Makarov was born in the family of a peasant in the village Yagunino, Yaguninskaya Volost, Zvenigorod Uyezd, Moscow Governorate. At twelve, he became a bookseller in a shop in the city of Berdychiv, in the Kiev Governorate. He lived and worked in Berdychiv for 7 years. After that, Makarov moved to the city of Kamenets-Podolsk, where he worked as a bookseller. Before the War of 1914, he came to his parents in his native village. In addition to land tilling, his parents were also engaged in handicraft, here Makarov was trained in turning work. He moved to Petrograd and became a Putilov worker.

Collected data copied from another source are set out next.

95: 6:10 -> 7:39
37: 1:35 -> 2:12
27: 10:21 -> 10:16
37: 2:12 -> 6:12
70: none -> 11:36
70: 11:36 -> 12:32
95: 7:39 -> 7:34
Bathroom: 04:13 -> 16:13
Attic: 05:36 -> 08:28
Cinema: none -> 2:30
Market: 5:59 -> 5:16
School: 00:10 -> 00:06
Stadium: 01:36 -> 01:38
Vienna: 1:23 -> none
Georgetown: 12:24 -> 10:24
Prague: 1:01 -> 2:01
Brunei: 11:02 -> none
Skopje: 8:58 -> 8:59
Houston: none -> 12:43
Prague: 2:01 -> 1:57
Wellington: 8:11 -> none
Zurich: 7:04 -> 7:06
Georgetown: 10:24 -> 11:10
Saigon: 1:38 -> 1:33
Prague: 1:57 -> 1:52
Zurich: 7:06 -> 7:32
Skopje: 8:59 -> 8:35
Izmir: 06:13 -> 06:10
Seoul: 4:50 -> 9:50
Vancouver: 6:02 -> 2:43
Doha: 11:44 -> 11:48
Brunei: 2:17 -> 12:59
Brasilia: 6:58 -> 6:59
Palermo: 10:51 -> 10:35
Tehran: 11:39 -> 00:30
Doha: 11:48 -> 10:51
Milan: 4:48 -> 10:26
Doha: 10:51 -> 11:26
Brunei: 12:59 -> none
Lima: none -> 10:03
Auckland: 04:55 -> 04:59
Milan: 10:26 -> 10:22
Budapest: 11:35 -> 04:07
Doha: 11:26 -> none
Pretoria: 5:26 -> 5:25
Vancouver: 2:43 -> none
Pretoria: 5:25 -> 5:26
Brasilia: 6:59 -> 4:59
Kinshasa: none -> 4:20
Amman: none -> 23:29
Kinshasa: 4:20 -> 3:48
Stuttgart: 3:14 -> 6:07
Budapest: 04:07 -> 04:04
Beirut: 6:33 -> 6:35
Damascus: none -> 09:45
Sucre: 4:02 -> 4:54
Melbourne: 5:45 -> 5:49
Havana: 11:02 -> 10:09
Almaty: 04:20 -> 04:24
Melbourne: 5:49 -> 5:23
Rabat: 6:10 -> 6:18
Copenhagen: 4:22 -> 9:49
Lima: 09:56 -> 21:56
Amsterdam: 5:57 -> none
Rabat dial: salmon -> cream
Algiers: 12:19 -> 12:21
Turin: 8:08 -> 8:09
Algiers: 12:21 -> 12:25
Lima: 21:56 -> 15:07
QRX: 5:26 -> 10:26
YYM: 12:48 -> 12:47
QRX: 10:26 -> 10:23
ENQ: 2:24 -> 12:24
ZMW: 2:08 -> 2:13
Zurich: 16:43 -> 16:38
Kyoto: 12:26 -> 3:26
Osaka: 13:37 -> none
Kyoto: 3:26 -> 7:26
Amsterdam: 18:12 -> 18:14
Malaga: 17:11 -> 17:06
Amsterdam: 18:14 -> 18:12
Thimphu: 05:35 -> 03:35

In 1917, Makarov joined the Bolshevik Party. Then the Putilov organization sent him as a revolutionary propagandist to the Chernigov Governorate. On the way, he drove home where the campaign began by choice in the Russian Constituent Assembly, in which he took an active part, at rallies in 3 villages (Munino (Мунино), Shikhovo (Шихово) and Savvinskaya Sloboda (Саввинская Слобода)) he argued to the peasants about the need to vote for list No. 5. He was elected to the Volispolkom (Ispolkom (Executive Committee) of the Volost), then to the Uispolkom (Ispolkom (executive committee) of the Uyezd). The Uispolkom appointed him the chairman of the Uyezd Committee.

Later, he was appointed a commissioner of economy of the former Savvino-Storozhevsky Monastery. In this position, he had to face the monks who were on the territory of the monastery, who had prepared an uprising in May 1918. During the uprising the infuriated mob brutally beat Makarov and threw him into the pond. Makarov tried to get out of the pond, but someone from the crowd shot him with a revolver and killed him.

After his death, his old parents and his two children remained. At the request of his parents, Makarov was buried on church territory of Savvinskaya Sloboda. During the Zvenigorod uprising, two more of his assistants were shot along with Makarov: Yakov Rotnov and Vasily Dmitrievich Sokolov. There was an attempt to overthrow the Soviet usurpers in Zvenigorod, but already on 16 May the Zvenigorod uprising was suppressed.

His name is one of the streets of Zvenigorod; a memorial plaque is installed.